■ PROBLEM REQUIREMENTS: Among the entries that follow, find the lines holding "water" and say how many there are, with no other words.

■ Dataset excerpts:
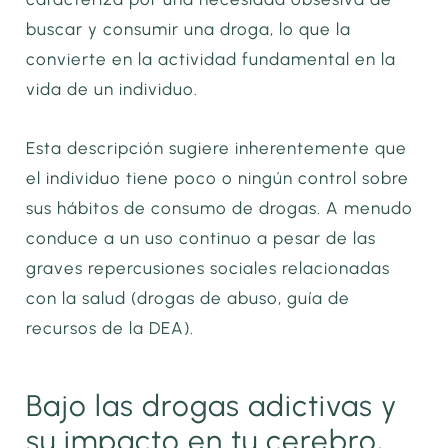
buscar y consumir una droga, lo que la
convierte en la actividad fundamental en la
vida de un individuo.
Esta descripción sugiere inherentemente que
el individuo tiene poco o ningún control sobre
sus hábitos de consumo de drogas. A menudo
conduce a un uso continuo a pesar de las
graves repercusiones sociales relacionadas
con la salud (drogas de abuso, guía de
recursos de la DEA).
Bajo las drogas adictivas y
su impacto en tu cerebro,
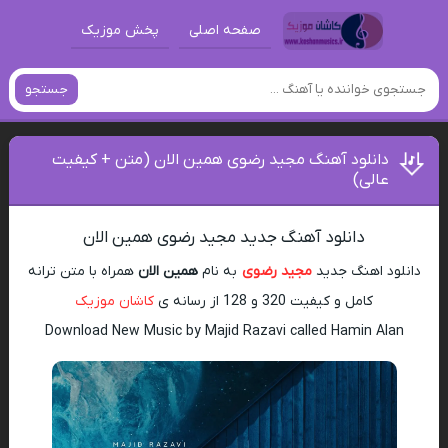
صفحه اصلی
پخش موزیک
جستجو
دانلود آهنگ مجید رضوی همین الان (متن + کیفیت
عالی)
دانلود آهنگ جدید مجید رضوی همین الان
دانلود اهنگ جدید
مجید رضوی
به نام
همین الان
همراه با متن ترانه
کامل و کیفیت 320 و 128 از رسانه ی
کاشان موزیک
Download New Music by Majid Razavi called Hamin Alan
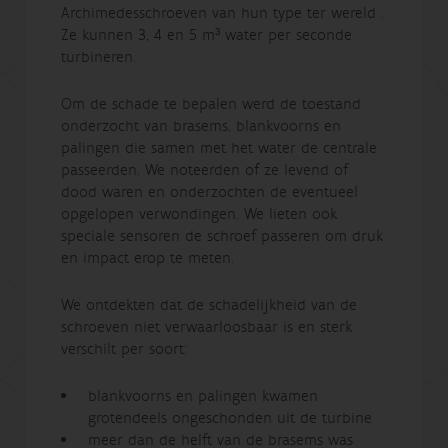
Archimedesschroeven van hun type ter wereld .
Ze kunnen 3, 4 en 5 m³ water per seconde
turbineren.
Om de schade te bepalen werd de toestand
onderzocht van brasems, blankvoorns en
palingen die samen met het water de centrale
passeerden. We noteerden of ze levend of
dood waren en onderzochten de eventueel
opgelopen verwondingen. We lieten ook
speciale sensoren de schroef passeren om druk
en impact erop te meten.
We ontdekten dat de schadelijkheid van de
schroeven niet verwaarloosbaar is en sterk
verschilt per soort:
blankvoorns en palingen kwamen
grotendeels ongeschonden uit de turbine
meer dan de helft van de brasems was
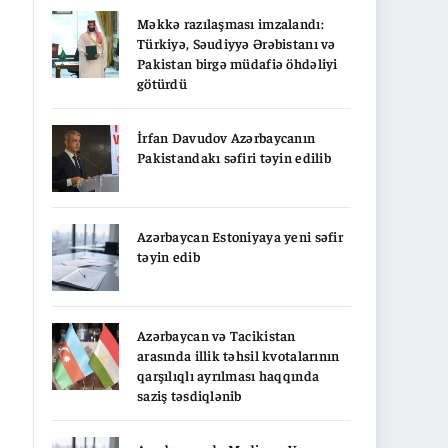
Məkkə razılaşması imzalandı:
Türkiyə, Səudiyyə Ərəbistanı və
Pakistan birgə müdafiə öhdəliyi
götürdü
İrfan Davudov Azərbaycanın
Pakistandakı səfiri təyin edilib
Azərbaycan Estoniyaya yeni səfir
təyin edib
Azərbaycan və Tacikistan
arasında illik təhsil kvotalarının
qarşılıqlı ayrılması haqqında
saziş təsdiqlənib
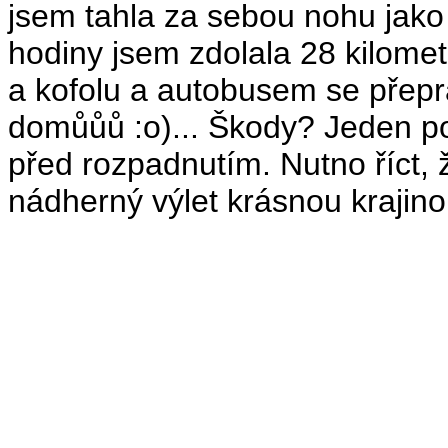
jsem tahla za sebou nohu jako 
hodiny jsem zdolala 28 kilomet
a kofolu a autobusem se přepra
domůůů :o)... Škody? Jeden po
před rozpadnutím. Nutno říct, 
nádherný výlet krásnou krajin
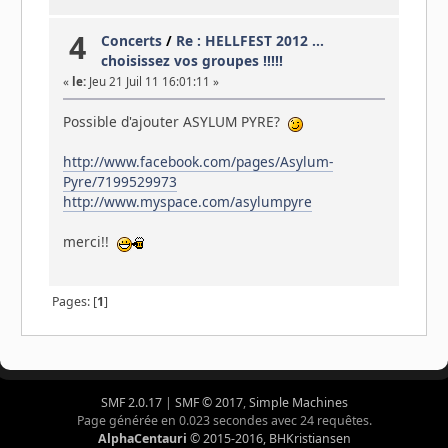
4
Concerts
/
Re : HELLFEST 2012 ...
choisissez vos groupes !!!!!
«
le:
Jeu 21 Juil 11 16:01:11 »
Possible d'ajouter ASYLUM PYRE?
http://www.facebook.com/pages/Asylum-
Pyre/7199529973
http://www.myspace.com/asylumpyre
merci!!
Pages: [
1
]
SMF 2.0.17
|
SMF © 2017
,
Simple Machines
Page générée en 0.023 secondes avec 24 requêtes.
AlphaCentauri
© 2015-2016, BHKristiansen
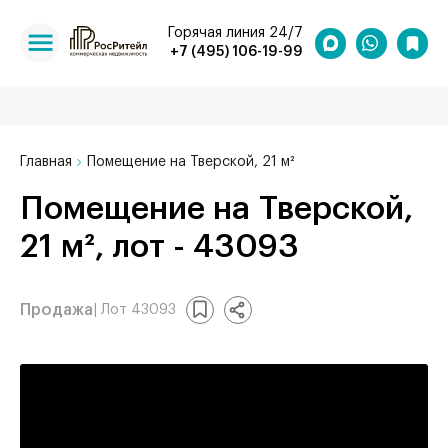
Горячая линия 24/7
+7 (495) 106-19-99
Главная
Помещение на Тверской, 21 м²
Помещение на Тверской,
21 м², лот - 43093
Продажа
| Лот 43093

■ SOLUTION TO THE PROBLEM: 2